● **Task prompt**
Because the entries hold pictures, reproduce only their words, exactly as written.

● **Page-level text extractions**
* * *
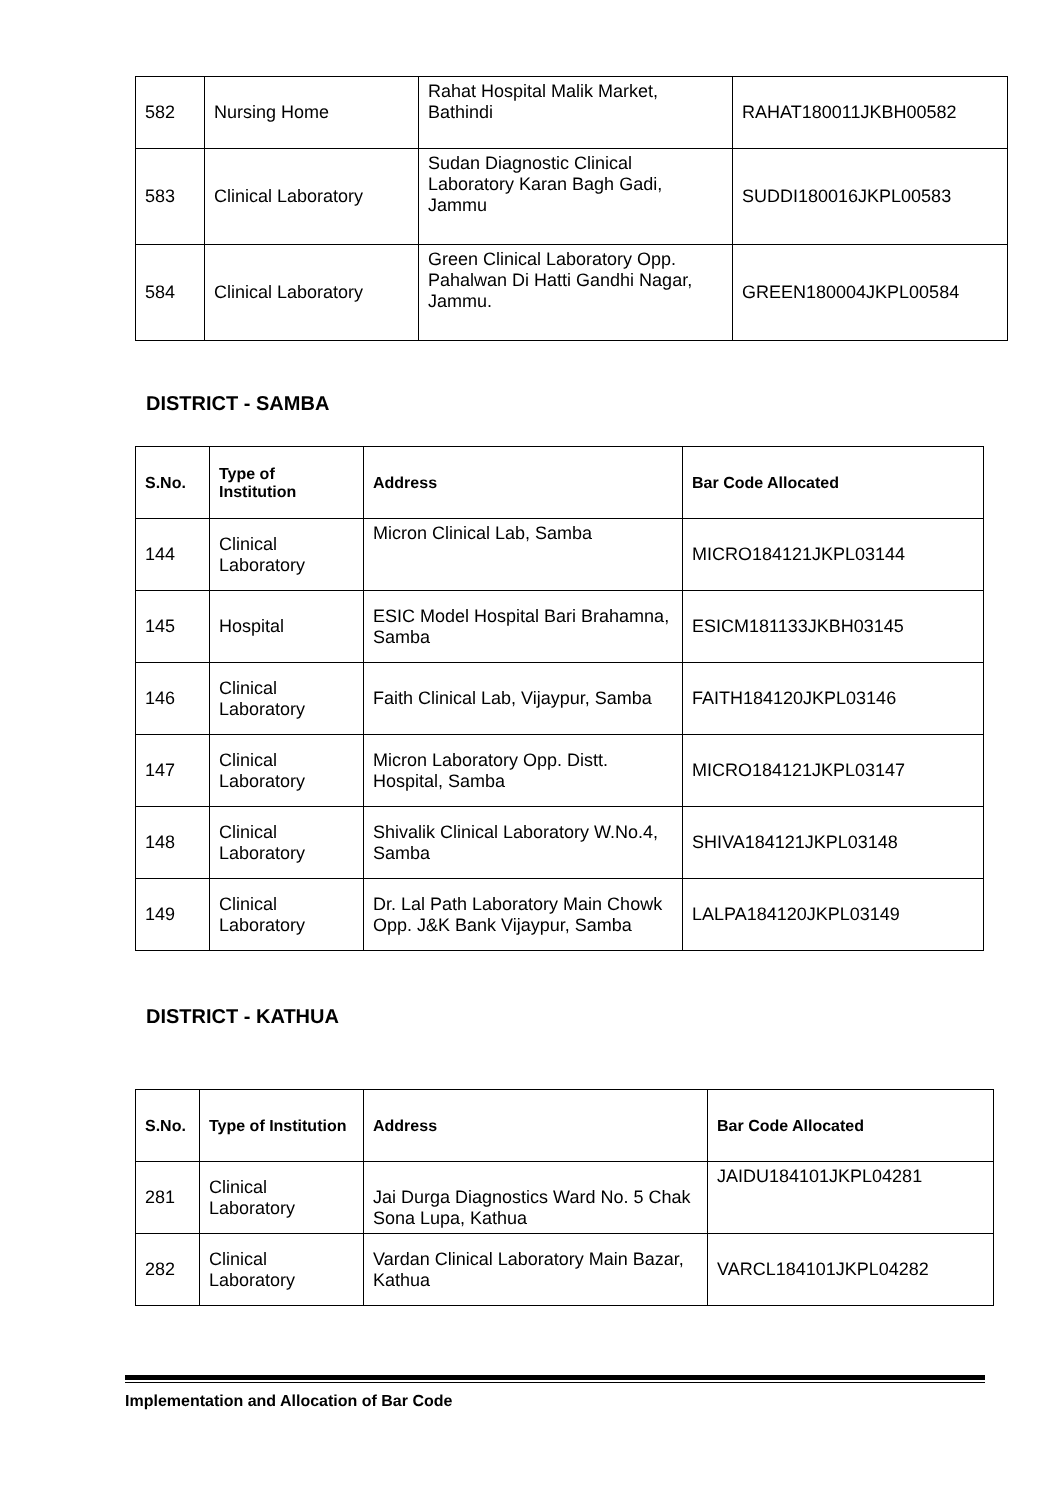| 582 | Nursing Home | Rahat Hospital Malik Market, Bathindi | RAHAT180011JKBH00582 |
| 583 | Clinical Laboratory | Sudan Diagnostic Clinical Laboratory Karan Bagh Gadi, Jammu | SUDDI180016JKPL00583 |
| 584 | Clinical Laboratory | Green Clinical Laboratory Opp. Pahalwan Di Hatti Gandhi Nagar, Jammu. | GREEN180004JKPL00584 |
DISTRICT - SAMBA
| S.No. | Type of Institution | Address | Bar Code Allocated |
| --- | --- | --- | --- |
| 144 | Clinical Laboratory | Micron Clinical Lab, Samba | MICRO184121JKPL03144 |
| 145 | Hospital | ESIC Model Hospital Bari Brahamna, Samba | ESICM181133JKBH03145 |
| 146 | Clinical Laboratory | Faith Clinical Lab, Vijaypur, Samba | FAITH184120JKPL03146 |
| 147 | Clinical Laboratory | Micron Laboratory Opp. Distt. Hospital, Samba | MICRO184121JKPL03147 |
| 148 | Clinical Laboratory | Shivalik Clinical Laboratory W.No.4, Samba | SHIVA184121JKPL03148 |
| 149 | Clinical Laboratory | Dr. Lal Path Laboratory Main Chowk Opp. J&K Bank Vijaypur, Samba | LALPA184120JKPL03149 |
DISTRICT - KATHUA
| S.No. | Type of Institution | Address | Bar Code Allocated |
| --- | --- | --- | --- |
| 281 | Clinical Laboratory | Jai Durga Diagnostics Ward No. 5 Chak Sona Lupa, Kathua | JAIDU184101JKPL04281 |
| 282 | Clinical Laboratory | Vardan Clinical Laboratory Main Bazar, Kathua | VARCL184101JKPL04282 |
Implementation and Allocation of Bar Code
* * *
● **Answer area**
| 582 | Nursing Home | Rahat Hospital Malik Market, Bathindi | RAHAT180011JKBH00582 |
| 583 | Clinical Laboratory | Sudan Diagnostic Clinical Laboratory Karan Bagh Gadi, Jammu | SUDDI180016JKPL00583 |
| 584 | Clinical Laboratory | Green Clinical Laboratory Opp. Pahalwan Di Hatti Gandhi Nagar, Jammu. | GREEN180004JKPL00584 |
DISTRICT - SAMBA
| S.No. | Type of Institution | Address | Bar Code Allocated |
| --- | --- | --- | --- |
| 144 | Clinical Laboratory | Micron Clinical Lab, Samba | MICRO184121JKPL03144 |
| 145 | Hospital | ESIC Model Hospital Bari Brahamna, Samba | ESICM181133JKBH03145 |
| 146 | Clinical Laboratory | Faith Clinical Lab, Vijaypur, Samba | FAITH184120JKPL03146 |
| 147 | Clinical Laboratory | Micron Laboratory Opp. Distt. Hospital, Samba | MICRO184121JKPL03147 |
| 148 | Clinical Laboratory | Shivalik Clinical Laboratory W.No.4, Samba | SHIVA184121JKPL03148 |
| 149 | Clinical Laboratory | Dr. Lal Path Laboratory Main Chowk Opp. J&K Bank Vijaypur, Samba | LALPA184120JKPL03149 |
DISTRICT - KATHUA
| S.No. | Type of Institution | Address | Bar Code Allocated |
| --- | --- | --- | --- |
| 281 | Clinical Laboratory | Jai Durga Diagnostics Ward No. 5 Chak Sona Lupa, Kathua | JAIDU184101JKPL04281 |
| 282 | Clinical Laboratory | Vardan Clinical Laboratory Main Bazar, Kathua | VARCL184101JKPL04282 |
Implementation and Allocation of Bar Code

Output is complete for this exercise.